When there's pressure to achieve a lot in a short timeframe, what tips do you have for prioritising and declining? What should be for short, mid and long term?
One very good rule of thumb is to understand what is critical for the business and try to apply down to each potential option. The test would be "if I do this, what is the business impact?” Very often that's why organisations have very fragmented and disconnected system landscapes: because these purchases have been made in order to fulfill functional requirements. “I want to do task number four, therefore I buy this system.” This mindset ends up with silos. My message here: think the other way around. Think like a CHRO. Ask questions: What business impact does it make? How does it add to the way the HR function would fulfill business priorities?
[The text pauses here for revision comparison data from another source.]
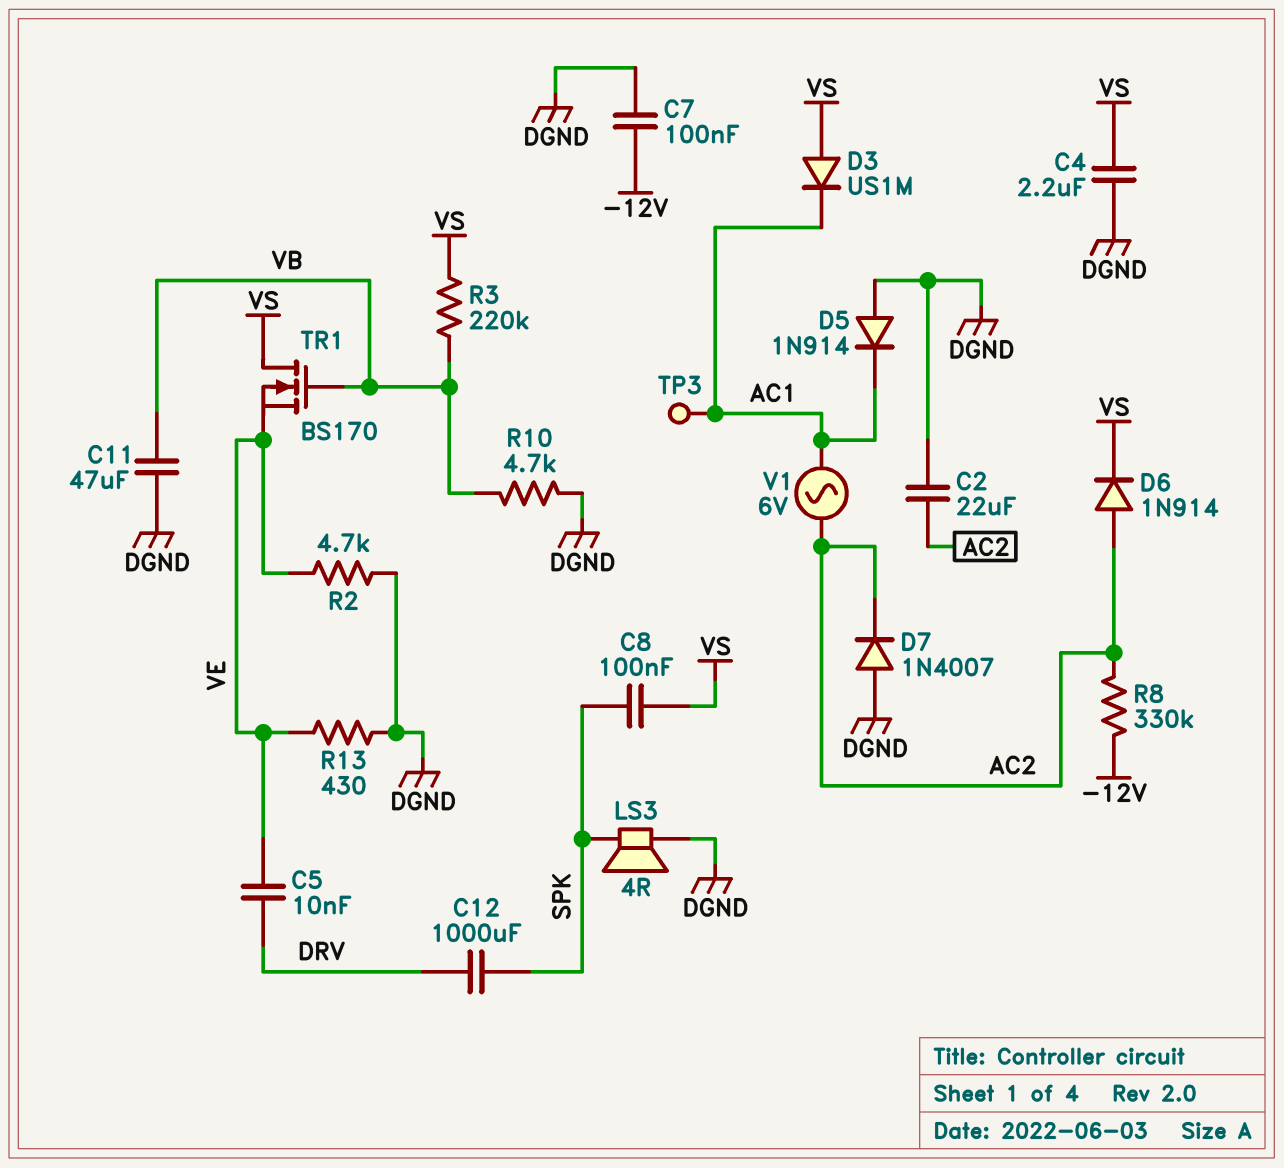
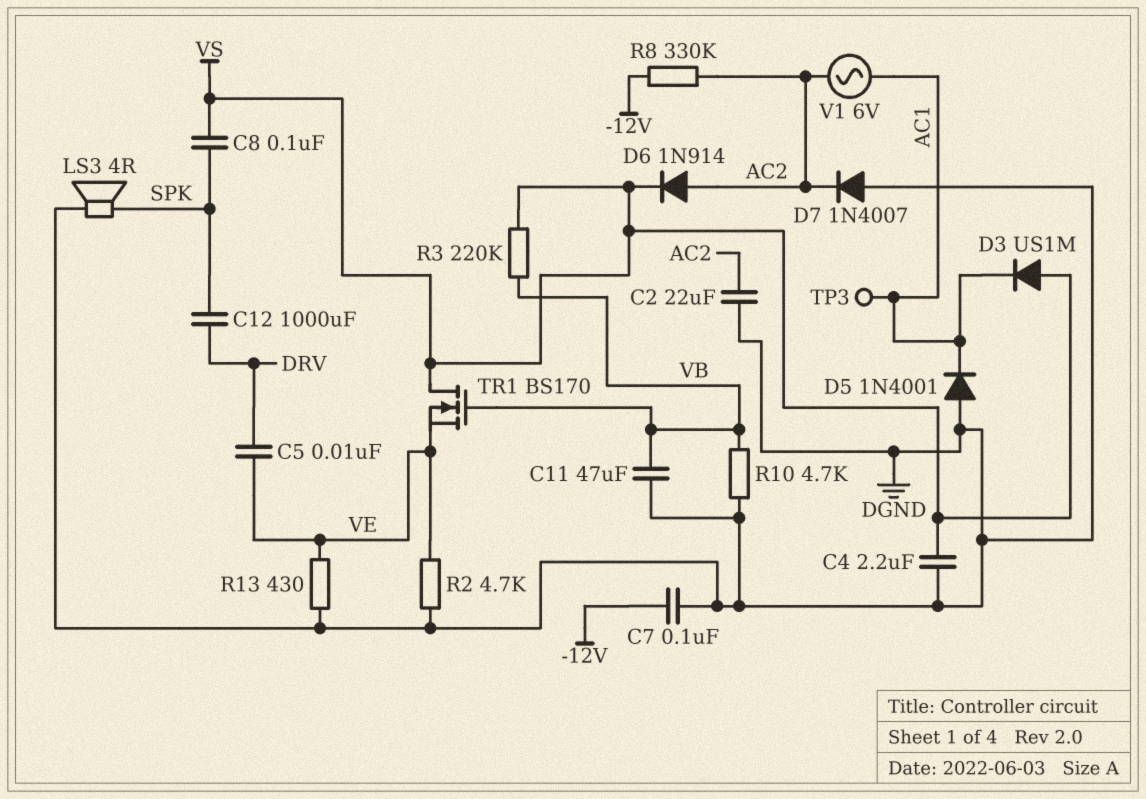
D5: diode 1N914 (A DGND, K AC1) -> diode 1N4001 (A DGND, K AC1)

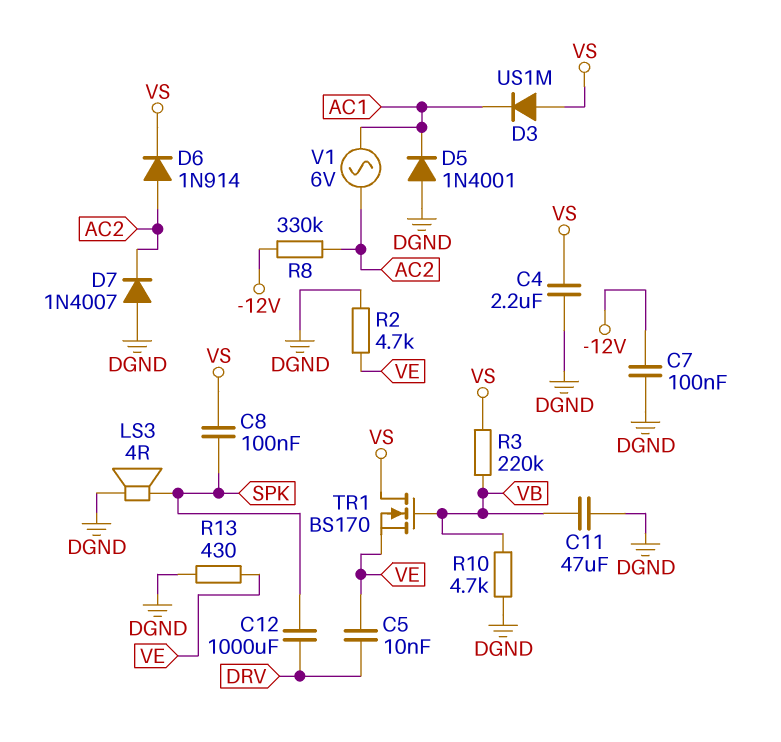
C2: 22uF (AC2, DGND) -> none
TP3: test point (AC1) -> none

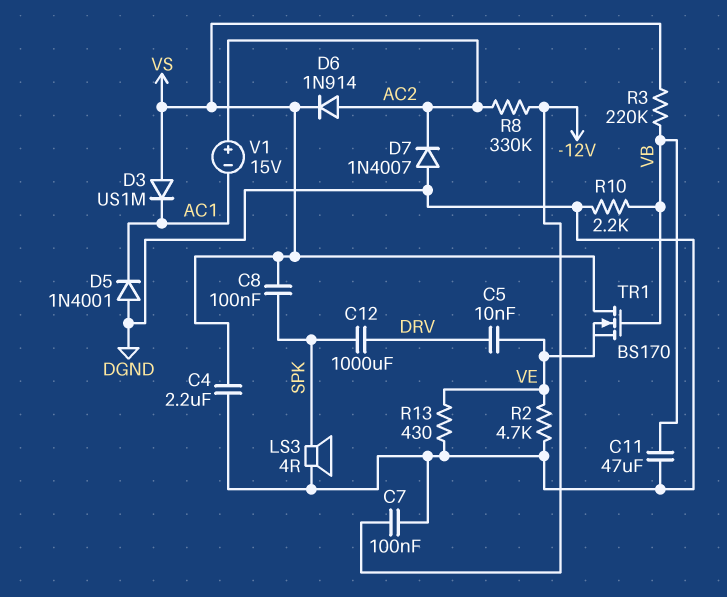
R10: 4.7k (DGND, VB) -> 2.2k (DGND, VB)
V1: AC 6V (AC1, AC2) -> 15V (plus AC2, minus AC1)

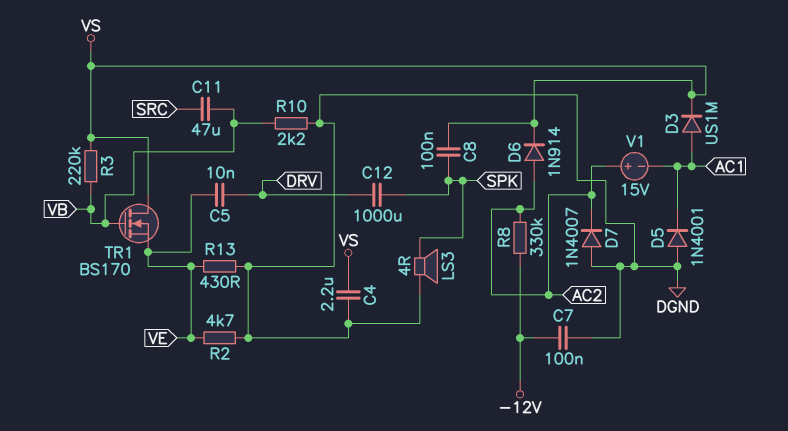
C11: 47uF (DGND, VB) -> 47uF (SRC, VB)
D3: diode US1M (A VS, K AC1) -> diode US1M (A AC1, K VS)

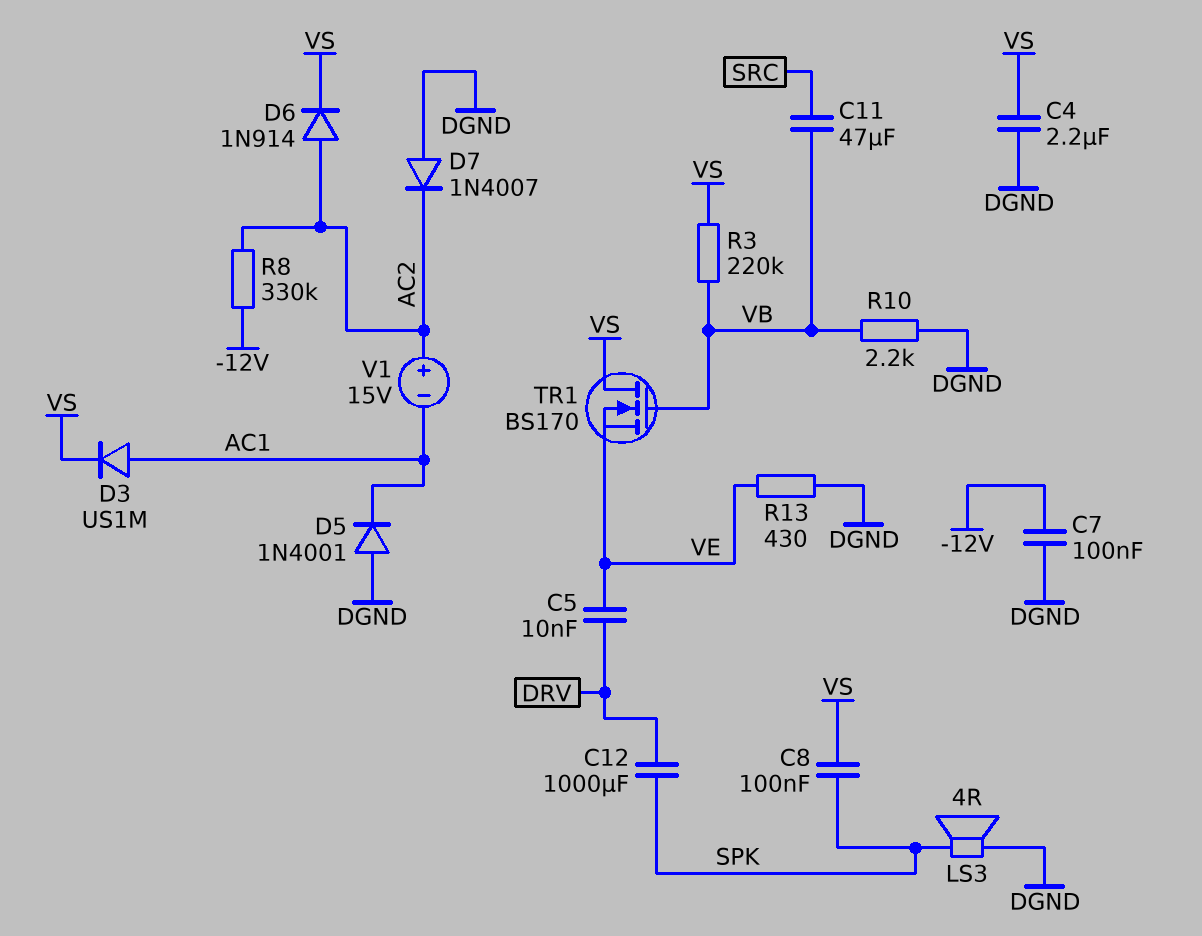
R2: 4.7k (DGND, VE) -> none

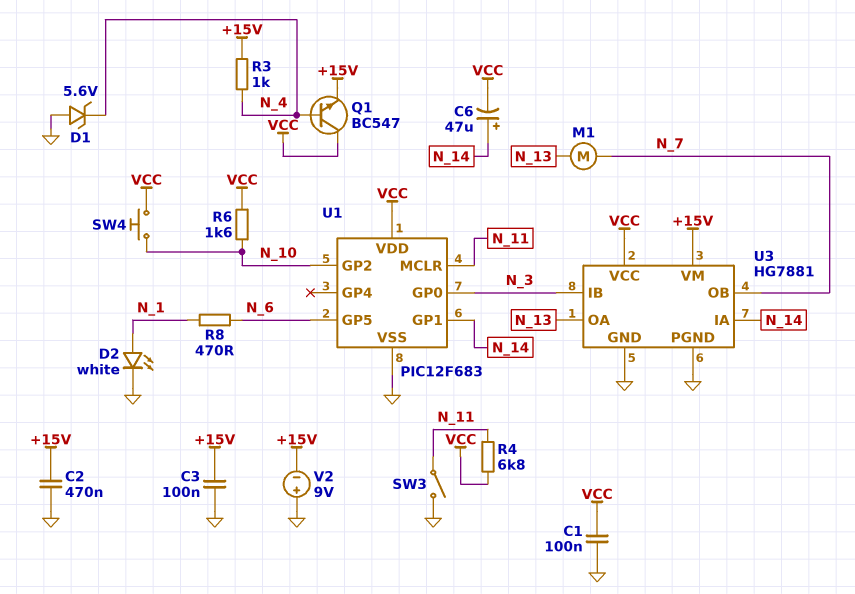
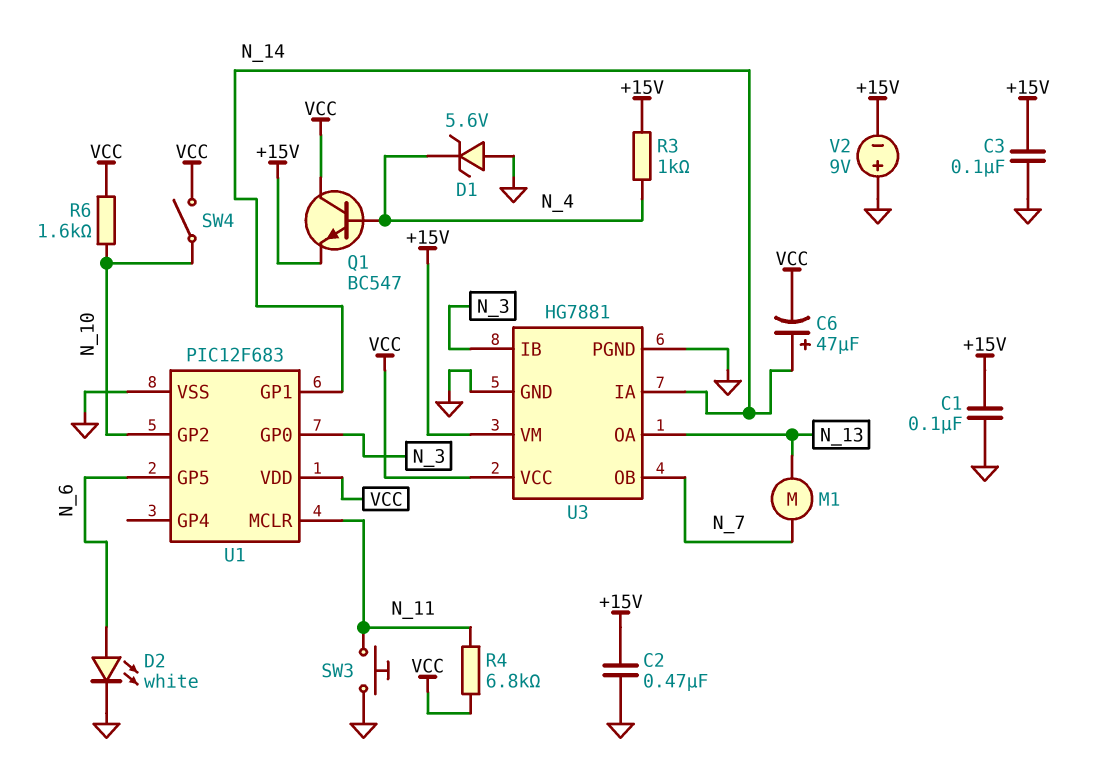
C1: 100nF (GND, VCC) -> 100nF (+15V, GND)
D2: LED white (A N_1, K GND) -> LED white (A N_6, K GND)
R8: 470 (N_1, N_6) -> none
SW3: switch (GND, N_11) -> button (GND, N_11)
SW4: button (N_10, VCC) -> switch (N_10, VCC)

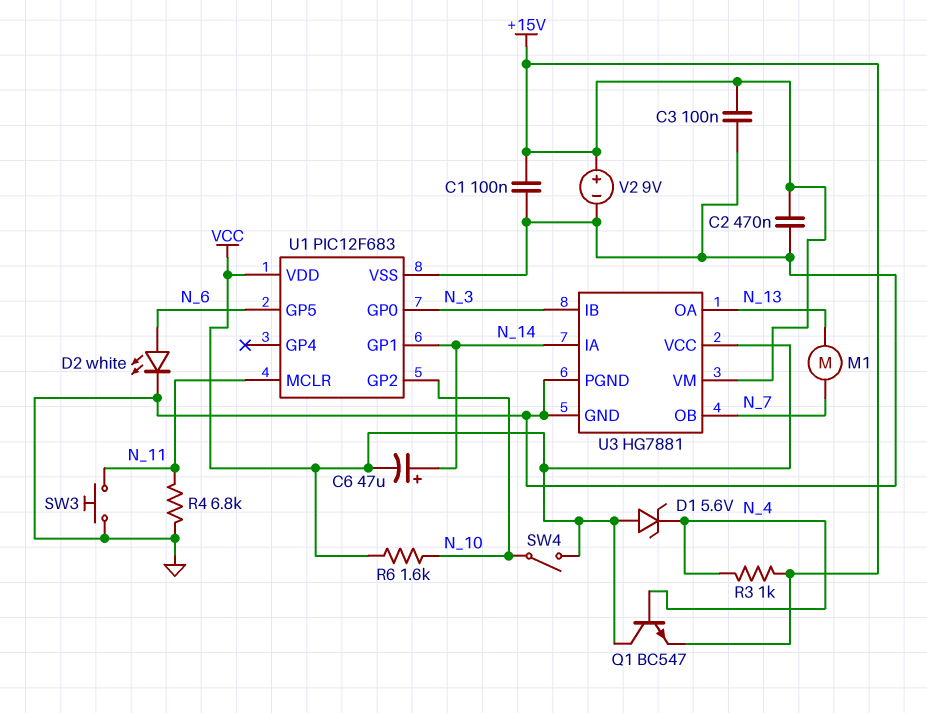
D1: zener 5.6V (A GND, K N_4) -> zener 5.6V (A VCC, K N_4)
R4: 6.8k (N_11, VCC) -> 6.8k (GND, N_11)
V2: 9V (plus GND, minus +15V) -> 9V (plus +15V, minus GND)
One interesting blind spot all these years with regards to technologies is that organisations didn't do much to understand how their frontline feels and behaves. Now, after COVID, they realise that this is an important investment, because the frontline is typically at least one third of the business and it's the part of the workforce that speaks to the customer. Again, think: who is affected? How many people are affected? That ties to business impact, but it also ties to aspects of the workforce, employee experience and what you would expect from the teams and the individuals to do better.
Digital transitions always come with limitations: things may look good on paper, design, etc. But there are elements of surprise post-implementation. What's the best way to manage uncertainty, maintaining the transition success? What should be consistently maintained throughout the transition?
In January 2020, businesses had all their business objectives ready. They probably had cascaded these objectives and if it was a year like any other they would do annual performance reviews based on those objectives. Now organisations have gone through the experience of having to deal with uncertainty, which means that they don't over-design on paper.. You have to be agile. In agile mode, you start with something. You test it and iterate. You have to involve the different personas in design. One mistake that I've seen throughout the years in terms of design is not to involve the actual users. So, take somebody who is an employee - not in HR - take somebody who is a manager and ask them to participate in the design because it is something that they will use; not something that you will just change and manage.
Things will look different when you scale them, things will look different across different countries. It's very important to leave open places in your design so that it can be changed. Leave room so other points of view can be involved quickly. So, think agile, start small, listen to the end users on how and when they participate.
Offering an insightful and thorough dive into the current and future landscape of HCM technologies, John’s Power Hour presentation left BeNext learners with much to consider as they enter a new year, one that will no doubt bring even more change, innovation and transformation to their business.